BEGIN INFORMATION SUPPLIED
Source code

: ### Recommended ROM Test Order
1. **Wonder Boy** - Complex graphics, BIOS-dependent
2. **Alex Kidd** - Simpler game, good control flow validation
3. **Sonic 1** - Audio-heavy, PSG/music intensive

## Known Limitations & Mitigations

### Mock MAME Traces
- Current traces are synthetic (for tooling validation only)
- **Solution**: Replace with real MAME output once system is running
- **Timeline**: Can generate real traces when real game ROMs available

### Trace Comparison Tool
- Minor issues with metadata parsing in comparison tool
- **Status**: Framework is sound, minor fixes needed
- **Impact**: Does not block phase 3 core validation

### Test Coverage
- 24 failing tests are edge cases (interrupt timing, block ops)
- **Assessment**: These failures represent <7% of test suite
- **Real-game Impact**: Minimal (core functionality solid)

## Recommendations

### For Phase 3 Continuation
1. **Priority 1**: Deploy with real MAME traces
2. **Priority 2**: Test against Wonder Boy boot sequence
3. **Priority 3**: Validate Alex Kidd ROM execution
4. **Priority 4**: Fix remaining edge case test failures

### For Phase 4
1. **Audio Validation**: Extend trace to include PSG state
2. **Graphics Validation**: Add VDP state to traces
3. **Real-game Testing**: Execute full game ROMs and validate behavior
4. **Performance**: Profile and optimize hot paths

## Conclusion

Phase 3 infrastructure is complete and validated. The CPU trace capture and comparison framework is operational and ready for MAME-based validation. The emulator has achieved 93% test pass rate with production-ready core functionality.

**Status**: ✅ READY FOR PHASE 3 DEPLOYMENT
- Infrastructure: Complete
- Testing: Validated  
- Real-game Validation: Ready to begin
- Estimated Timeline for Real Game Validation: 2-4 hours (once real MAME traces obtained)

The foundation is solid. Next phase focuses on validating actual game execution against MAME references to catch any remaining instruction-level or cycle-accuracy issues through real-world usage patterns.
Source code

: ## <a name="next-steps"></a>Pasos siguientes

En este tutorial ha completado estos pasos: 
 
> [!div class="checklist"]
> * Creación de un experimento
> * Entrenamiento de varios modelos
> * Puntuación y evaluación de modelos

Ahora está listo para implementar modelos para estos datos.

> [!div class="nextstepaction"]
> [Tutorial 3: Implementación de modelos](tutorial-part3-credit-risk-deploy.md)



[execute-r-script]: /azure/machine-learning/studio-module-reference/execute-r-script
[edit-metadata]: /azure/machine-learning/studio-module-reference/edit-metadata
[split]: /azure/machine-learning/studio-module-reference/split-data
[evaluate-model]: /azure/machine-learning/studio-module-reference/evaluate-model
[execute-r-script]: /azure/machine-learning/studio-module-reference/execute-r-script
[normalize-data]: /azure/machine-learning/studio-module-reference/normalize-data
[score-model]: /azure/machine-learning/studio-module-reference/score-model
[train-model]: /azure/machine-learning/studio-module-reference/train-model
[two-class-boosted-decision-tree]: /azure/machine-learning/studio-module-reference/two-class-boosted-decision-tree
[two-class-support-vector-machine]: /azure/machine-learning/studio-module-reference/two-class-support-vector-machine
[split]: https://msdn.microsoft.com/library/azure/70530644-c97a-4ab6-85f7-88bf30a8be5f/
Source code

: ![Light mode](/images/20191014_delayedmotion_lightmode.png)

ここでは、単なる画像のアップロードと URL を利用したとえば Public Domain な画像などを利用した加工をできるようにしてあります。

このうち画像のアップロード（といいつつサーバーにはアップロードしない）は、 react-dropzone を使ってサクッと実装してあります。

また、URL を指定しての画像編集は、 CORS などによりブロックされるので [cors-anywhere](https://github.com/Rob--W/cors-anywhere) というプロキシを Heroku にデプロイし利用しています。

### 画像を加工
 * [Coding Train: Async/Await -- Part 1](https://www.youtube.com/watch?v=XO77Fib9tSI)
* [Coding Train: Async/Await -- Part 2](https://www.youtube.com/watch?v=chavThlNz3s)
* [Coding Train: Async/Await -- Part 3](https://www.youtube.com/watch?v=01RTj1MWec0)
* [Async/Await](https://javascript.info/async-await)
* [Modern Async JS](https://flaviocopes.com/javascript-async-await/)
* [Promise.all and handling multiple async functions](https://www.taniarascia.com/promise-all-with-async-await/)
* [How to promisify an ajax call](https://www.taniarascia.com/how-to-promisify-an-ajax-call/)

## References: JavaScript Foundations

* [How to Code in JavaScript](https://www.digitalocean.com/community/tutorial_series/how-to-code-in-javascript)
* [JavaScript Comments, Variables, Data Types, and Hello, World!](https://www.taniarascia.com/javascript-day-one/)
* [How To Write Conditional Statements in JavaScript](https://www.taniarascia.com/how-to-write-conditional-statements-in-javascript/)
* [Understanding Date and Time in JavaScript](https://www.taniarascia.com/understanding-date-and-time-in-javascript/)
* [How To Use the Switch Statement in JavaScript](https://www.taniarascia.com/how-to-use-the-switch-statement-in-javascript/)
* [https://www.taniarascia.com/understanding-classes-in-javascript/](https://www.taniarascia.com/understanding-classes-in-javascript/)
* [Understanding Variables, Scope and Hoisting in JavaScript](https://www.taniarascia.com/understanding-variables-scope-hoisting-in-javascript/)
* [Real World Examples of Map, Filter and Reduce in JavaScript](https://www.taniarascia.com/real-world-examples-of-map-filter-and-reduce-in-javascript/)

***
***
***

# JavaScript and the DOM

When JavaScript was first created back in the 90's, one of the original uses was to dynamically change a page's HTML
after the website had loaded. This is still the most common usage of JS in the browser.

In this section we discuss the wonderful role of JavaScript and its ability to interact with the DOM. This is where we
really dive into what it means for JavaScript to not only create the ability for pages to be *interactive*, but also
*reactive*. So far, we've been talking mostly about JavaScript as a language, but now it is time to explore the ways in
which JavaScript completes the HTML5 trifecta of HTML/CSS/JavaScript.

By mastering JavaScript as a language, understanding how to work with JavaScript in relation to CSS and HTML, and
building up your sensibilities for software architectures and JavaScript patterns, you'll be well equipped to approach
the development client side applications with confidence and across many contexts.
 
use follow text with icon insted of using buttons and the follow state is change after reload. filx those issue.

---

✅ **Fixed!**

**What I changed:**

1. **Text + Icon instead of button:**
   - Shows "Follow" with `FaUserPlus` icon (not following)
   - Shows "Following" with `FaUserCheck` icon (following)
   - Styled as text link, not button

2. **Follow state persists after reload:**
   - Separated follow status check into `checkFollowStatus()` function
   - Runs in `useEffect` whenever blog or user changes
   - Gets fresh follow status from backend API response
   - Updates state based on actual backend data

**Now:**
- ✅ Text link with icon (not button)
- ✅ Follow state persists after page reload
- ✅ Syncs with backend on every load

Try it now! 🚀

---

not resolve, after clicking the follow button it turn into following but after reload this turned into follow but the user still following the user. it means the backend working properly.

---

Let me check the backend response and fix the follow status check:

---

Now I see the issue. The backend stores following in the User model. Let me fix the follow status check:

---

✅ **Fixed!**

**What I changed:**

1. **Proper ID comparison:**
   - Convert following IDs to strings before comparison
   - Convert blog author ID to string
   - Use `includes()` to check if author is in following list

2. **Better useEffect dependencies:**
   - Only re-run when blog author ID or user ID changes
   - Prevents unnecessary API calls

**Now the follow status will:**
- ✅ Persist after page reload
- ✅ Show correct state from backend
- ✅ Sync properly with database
END INFORMATION SUPPLIED
### [DIRECTIVE]
Copy out each line of the records above that includes "into".

### [COMPLETED EXERCISE]
really dive into what it means for JavaScript to not only create the ability for pages to be *interactive*, but also
   - Separated follow status check into `checkFollowStatus()` function
not resolve, after clicking the follow button it turn into following but after reload this turned into follow but the user still following the user. it means the backend working properly.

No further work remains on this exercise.